小説

『河童の女房』緋川小夏(『河童』)

 あまりにもベタな展開に、わたしは下を向いて少しだけ笑ってしまった。すると、わたしの態度に逆上した奥さんは顔を真っ赤にして涙目になり、髪の毛を逆立てて小刻みに震えはじめた。
「私に赤ちゃんができないのは、あんたのせいよ! どうしてくれるのよ、責任取りなさいよ!」
「それは、ご夫婦の問題です。わたしには関係ありません」
「こいつ、すました顔でよくも……許さない。絶対に」
 あ、と思った瞬間に髪の毛を掴まれた。奥さんは上半身をカウンター乗り上げて手を
 伸ばし、意味不明な言葉を叫びながらわたしの長い髪を力任せに引っ張った。
「痛い! 痛い! ちょっと! やめて!」
「おまえのせいだ! 責任を取れ!」
 まさに絵に描いたような修羅場になった。
 気がつくと隣にいた同僚は目を丸くして固まってしまい、奥さんは駆け付けた警備員に抑え込まれて大声で泣いていた。その様子を大勢の野次馬達が遠巻きに見守っている。
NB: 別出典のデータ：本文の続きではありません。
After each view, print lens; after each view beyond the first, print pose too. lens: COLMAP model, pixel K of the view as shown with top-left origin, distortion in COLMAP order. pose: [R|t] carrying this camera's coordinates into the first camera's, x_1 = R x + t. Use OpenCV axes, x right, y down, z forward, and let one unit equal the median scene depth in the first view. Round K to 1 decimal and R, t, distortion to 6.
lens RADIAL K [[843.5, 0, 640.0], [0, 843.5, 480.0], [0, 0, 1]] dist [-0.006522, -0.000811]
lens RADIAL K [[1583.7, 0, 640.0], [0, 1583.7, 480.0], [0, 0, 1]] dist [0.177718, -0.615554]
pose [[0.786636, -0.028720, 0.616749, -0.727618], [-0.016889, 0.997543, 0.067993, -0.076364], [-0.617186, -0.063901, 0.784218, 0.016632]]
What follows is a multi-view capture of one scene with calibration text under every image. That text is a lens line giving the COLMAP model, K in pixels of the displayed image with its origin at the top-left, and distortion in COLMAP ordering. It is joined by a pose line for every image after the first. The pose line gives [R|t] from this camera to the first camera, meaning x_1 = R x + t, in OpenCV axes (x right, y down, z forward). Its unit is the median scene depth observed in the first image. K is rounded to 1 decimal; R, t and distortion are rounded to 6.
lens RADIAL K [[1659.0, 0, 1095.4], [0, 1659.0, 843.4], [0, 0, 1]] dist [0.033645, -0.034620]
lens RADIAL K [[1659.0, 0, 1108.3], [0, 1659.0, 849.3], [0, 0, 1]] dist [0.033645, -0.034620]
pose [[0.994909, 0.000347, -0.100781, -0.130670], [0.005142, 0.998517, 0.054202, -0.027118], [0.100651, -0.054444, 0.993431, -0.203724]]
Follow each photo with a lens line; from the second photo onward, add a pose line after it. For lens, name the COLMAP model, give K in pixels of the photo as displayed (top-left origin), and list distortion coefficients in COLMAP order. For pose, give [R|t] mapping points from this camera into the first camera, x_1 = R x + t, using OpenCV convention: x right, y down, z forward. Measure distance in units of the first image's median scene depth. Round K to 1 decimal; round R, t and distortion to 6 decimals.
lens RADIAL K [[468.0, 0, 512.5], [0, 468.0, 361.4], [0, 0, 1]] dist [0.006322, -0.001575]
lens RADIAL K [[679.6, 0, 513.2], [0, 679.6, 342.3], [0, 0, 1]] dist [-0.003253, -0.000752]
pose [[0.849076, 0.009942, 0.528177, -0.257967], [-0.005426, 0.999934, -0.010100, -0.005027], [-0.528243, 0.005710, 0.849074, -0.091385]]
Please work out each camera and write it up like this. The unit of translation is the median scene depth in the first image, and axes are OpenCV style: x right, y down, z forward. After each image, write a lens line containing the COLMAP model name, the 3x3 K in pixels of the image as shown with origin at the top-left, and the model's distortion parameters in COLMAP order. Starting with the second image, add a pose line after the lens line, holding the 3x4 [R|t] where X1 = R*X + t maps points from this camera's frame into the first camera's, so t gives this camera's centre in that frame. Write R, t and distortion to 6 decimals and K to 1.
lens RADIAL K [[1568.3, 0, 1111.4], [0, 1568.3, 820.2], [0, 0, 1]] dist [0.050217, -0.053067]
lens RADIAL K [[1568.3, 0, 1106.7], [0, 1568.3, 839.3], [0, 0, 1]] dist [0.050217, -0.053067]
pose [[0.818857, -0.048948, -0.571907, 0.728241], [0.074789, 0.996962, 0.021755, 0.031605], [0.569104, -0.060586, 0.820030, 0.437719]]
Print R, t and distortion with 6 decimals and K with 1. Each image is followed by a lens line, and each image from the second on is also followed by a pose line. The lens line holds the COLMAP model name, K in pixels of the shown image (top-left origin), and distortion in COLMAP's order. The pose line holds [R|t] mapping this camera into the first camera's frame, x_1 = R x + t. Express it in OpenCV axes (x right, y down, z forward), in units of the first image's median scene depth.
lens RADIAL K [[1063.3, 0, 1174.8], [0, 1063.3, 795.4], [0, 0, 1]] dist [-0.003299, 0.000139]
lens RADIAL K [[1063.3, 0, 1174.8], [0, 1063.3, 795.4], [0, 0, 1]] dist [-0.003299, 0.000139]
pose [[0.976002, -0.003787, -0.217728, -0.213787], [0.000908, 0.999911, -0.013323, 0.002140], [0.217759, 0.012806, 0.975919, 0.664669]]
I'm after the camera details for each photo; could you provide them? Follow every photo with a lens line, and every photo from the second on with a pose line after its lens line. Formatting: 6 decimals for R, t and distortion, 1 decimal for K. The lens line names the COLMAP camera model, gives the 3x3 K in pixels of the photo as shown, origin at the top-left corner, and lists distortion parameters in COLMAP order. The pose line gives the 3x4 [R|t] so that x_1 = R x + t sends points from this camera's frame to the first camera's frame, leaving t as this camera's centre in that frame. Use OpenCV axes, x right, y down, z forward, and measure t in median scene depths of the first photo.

 やれやれと思って頭に手をやると、掴まれていた髪の毛がごっそりと抜けた。
 本当に今さらだけど、あのときの奥さんの気持ちが今なら痛いほどわかる。同情ではなく同じ女として理解できる。わかったところで、過去を変えることはできないけれど。
 その後、淳悟は左遷された。
 知らない社名の子会社に出向となり、やはり聞いたことのない地方の小さな出張所で働くことになった。そして慰謝料を支払って、淳悟は奥さんと離婚した。
 わたしは派遣の仕事を辞めて淳悟の後を追い、親には勘当された。勘当されたのは、淳悟も同じだった。友人達は事の顛末を酒の肴にして盛り上がった挙句、わたしから去って行った。行く所もなく、頼れる人もいない。知らない土地に二人きり。
 退路を断たれたわたしたちは話し合って、籍を入れない事実婚の状態で一緒に暮らすことにした。それと同時に、わたしは長かった髪を短く切った。それ以来ずっとショートカットだ。
「ごめん、ちょっとシャワー浴びてくるね」
 わたしは股間をティッシュで軽く拭ってから立ち上がり、淳悟をリビングに残してバスルームに向かった。熱いお湯で情熱の残滓を洗い流す。体の奥では痺れるような快感がまだ燻っている。
「おまたせ」
 気持ちを切り替えてリビングに戻ると、そこに淳悟の姿はなかった。
「あれ? 淳悟?」
 呼びかけてみても返事はない。心配になって家中を探してみたけれど、やっぱり淳悟はどこにもいなかった。
 不安な気持ちが体の奥から湧き上がる。慌ててウッドデッキに飛び出して淳悟を探した。雨上がりの庭の土には見慣れない形の足跡がいくつも残っていた。